Esa indefinición es lo que mantiene el film en la irregularidad constante. Bill Condon parece sólo satisfacerse con ejecutar un encargo específico o tal vez duda demasiado en la progresión de su película. La aventura esencial de las soñadoras es la de la música afroamericana imponiéndose y deformándose a cada paso en que se acrecienta su popularidad, el mundo de los reveses a los ideales impuestos por el mundo de los negocios personificado este último por el arribista Curtis. Los convulsos años post Kennedy y el asentamiento del marketing en la escena musical son sucesos tratados con demasiada reverencia en su seriedad.
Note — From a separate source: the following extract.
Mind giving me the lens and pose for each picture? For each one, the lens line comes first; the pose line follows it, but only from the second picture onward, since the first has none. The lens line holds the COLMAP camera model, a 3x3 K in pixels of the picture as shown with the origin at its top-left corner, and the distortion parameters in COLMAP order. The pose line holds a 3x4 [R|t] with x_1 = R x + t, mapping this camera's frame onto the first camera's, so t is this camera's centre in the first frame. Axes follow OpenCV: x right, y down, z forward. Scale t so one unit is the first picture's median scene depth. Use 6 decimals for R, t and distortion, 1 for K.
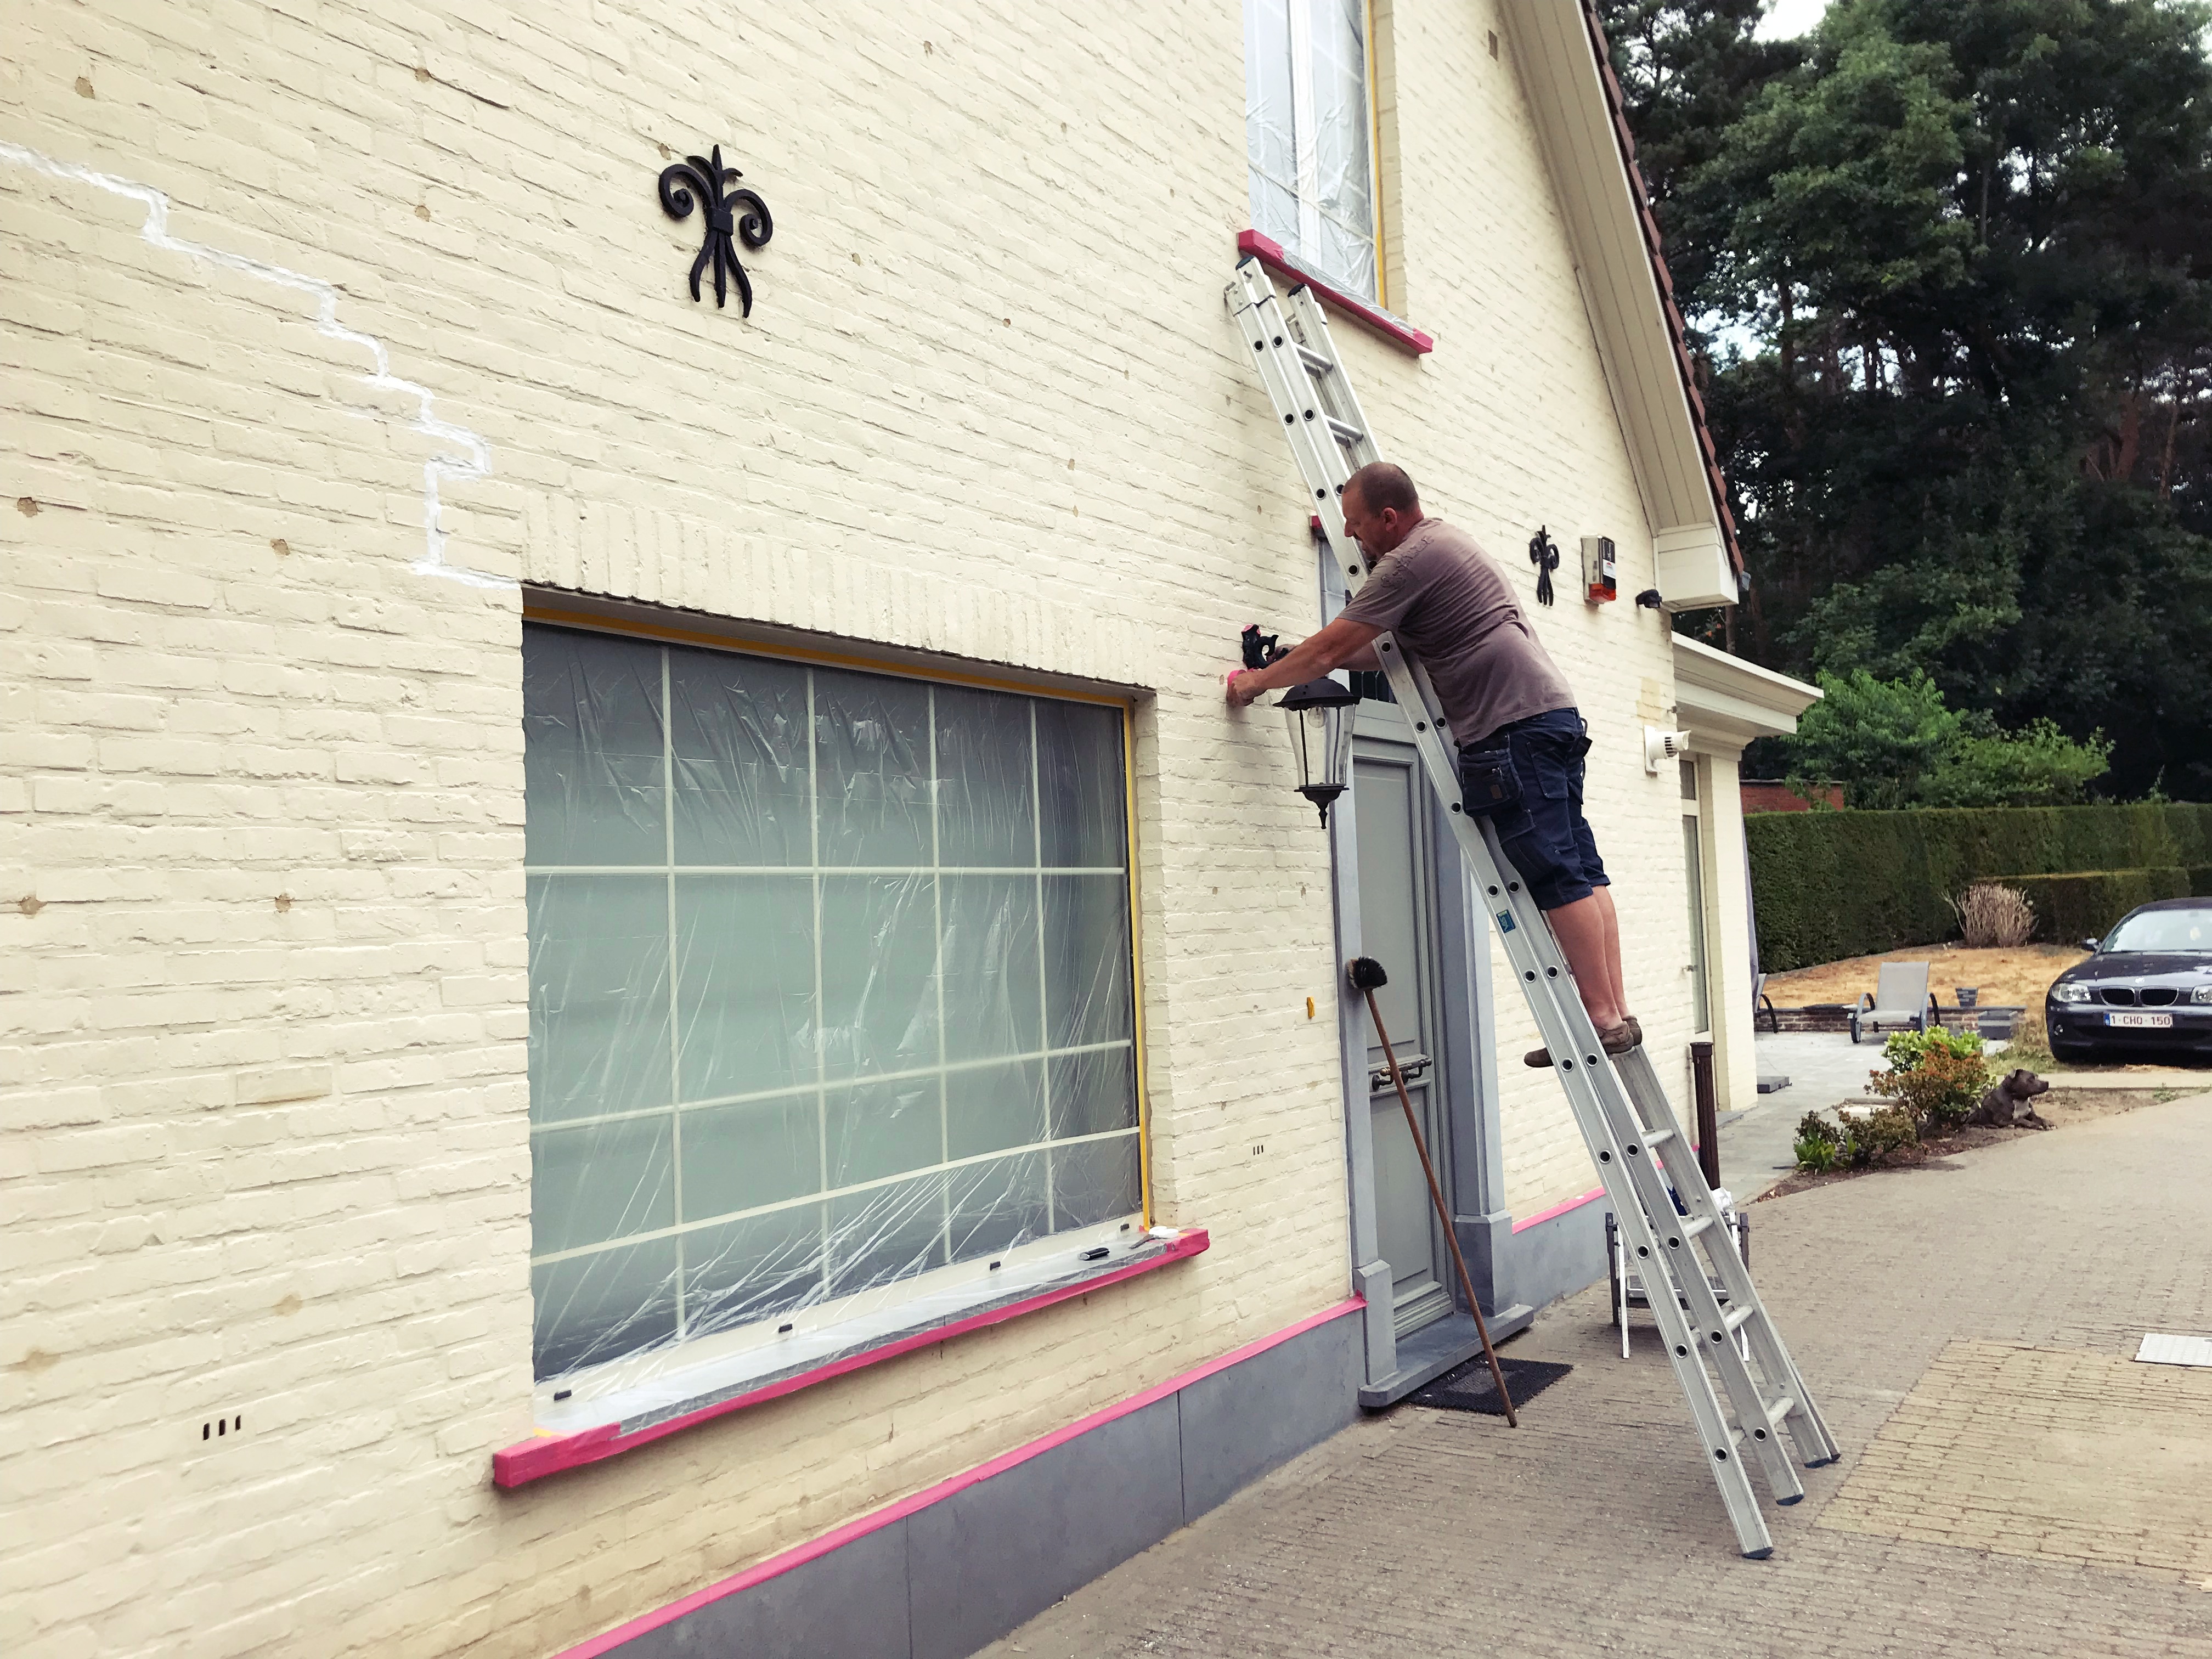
lens RADIAL K [[1795.3, 0, 1163.0], [0, 1795.3, 828.7], [0, 0, 1]] dist [-0.007840, -0.006827]
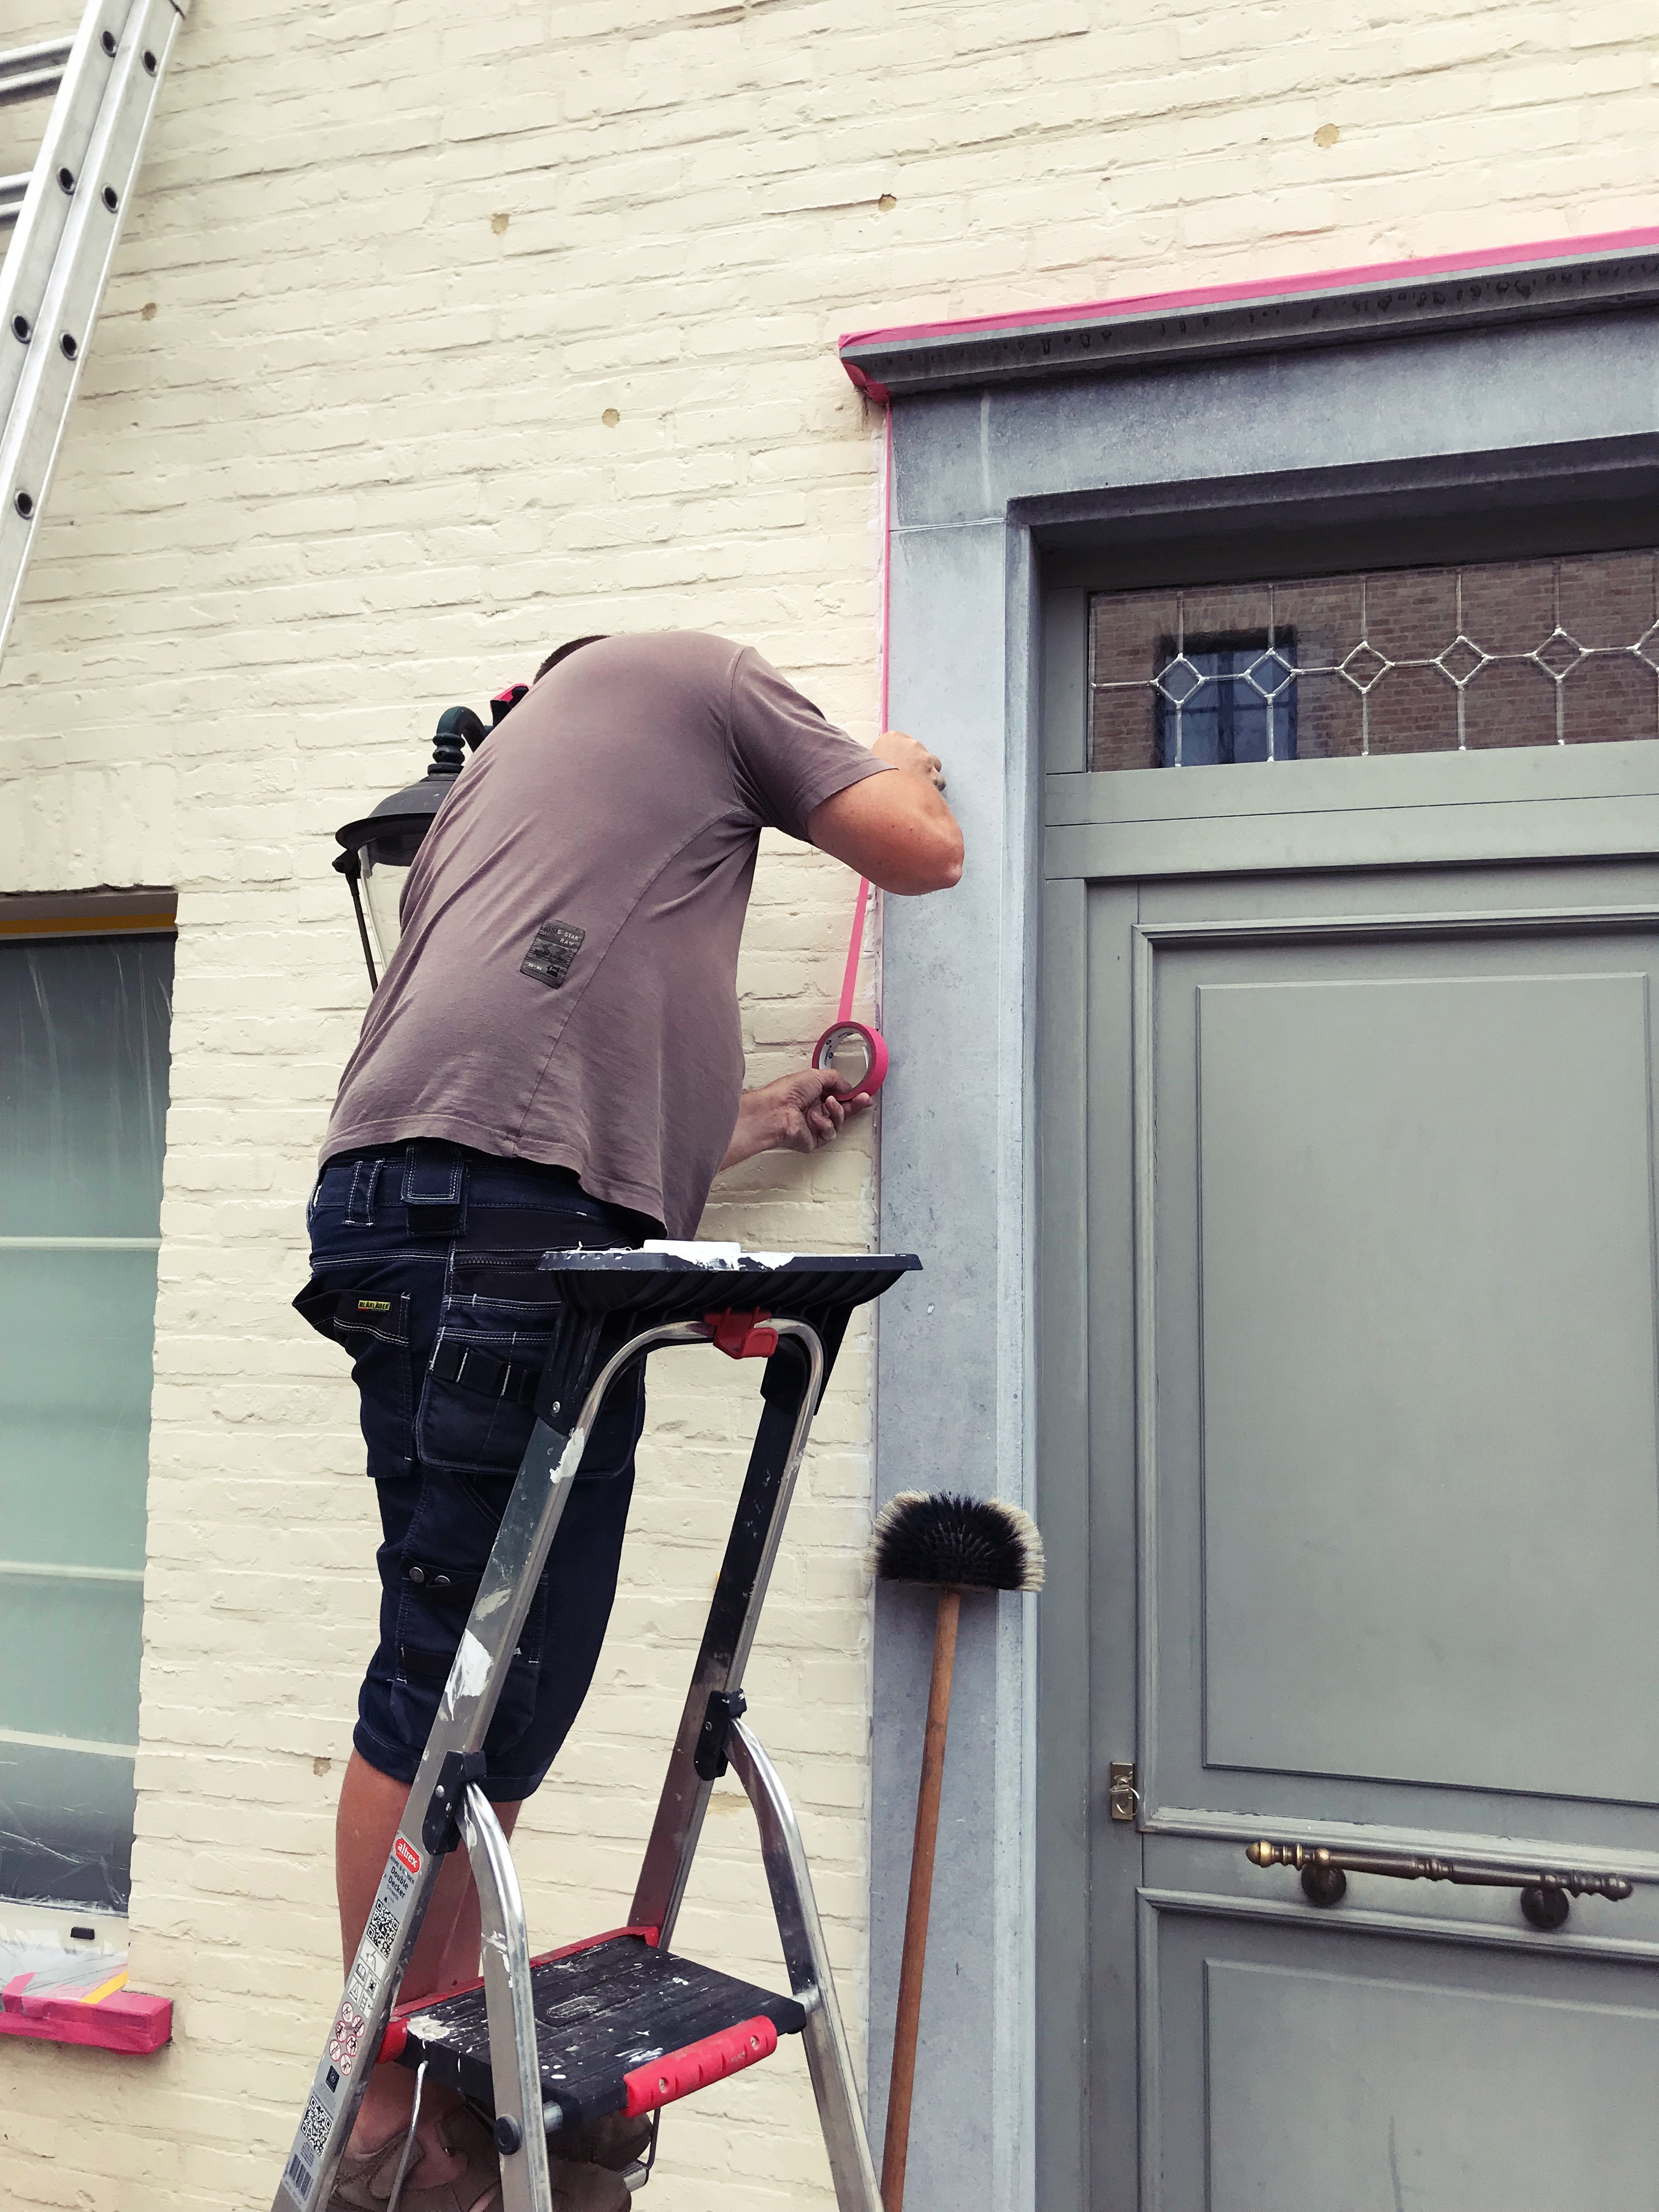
lens RADIAL K [[1832.0, 0, 824.4], [0, 1832.0, 1081.9], [0, 0, 1]] dist [0.015386, 0.007657]
pose [[0.283388, -0.054273, -0.957468, 0.535071], [0.026279, 0.998462, -0.048819, 0.007102], [0.958645, -0.011327, 0.284378, 1.012871]]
La alternancia del hablar al cantar se desarrolla con baches de los que la edición intenta evadirse pero sin llegar a la velocidad anfetamínica de Moulin rouge, por ejemplo. ‘No se puede interrumpir el show de divas por pirotecnias audiovisuales’, al parecer es una de las consignas impuestas como para no desconcertar a los fans de la obra.
Al menos en el aspecto del reparto casi todos se desenvuelven con la eficacia habitual, desde la reina de la industria musical actual Beyoncé Knowles, muy a gusto en un papel de éxito desde abajo, pasando también por Jaime Foxx, Danny Glover y Eddie Murphy recordando lo versátil actor que es cuando se lo propone. En cambio tenemos como “revelación” a la insoportable Jennifer Hudson que con esta película le quita el trono de la estridencia a Queen Latifah: de no ser por ella la película hubiera sido un poco más agradable. En cierta manera ella y su personaje condensa el aspecto más claro del film como show de “señoras de la canción”, un compendio que incluye a Diana Ross, Gloria Gaynor o Whitney Houston, voces tamizadas por los requerimientos del show bussiness norteamericano como finalmente quiso el calculador Curtis en aquella secuencia en la que se arma un espectáculo televisado presentando a todas las stars de la disquera (incluyendo una versión de los Jackson’s five). Dreamgirls es casi un producto fabricado bajo los mismos moldes.
Dreamgirls
Dir. Bill Condon | 130 min | EE.UU.
Intérpretes:
Jamie Foxx (Curtis Taylor, Jr.)
Beyoncé Knowles (Deena Jones)
Eddie Murphy (James «Thunder» Early)
Danny Glover (Marty Madison)
Jennifer Hudson (Effie White)
Anika Noni Rose (Lorrell Robinson)
Keith Robinson (C.C. White)
Sharon Leal (Michelle Morris)
Fecha de estreno en Perú: 22 de febrero de 2007.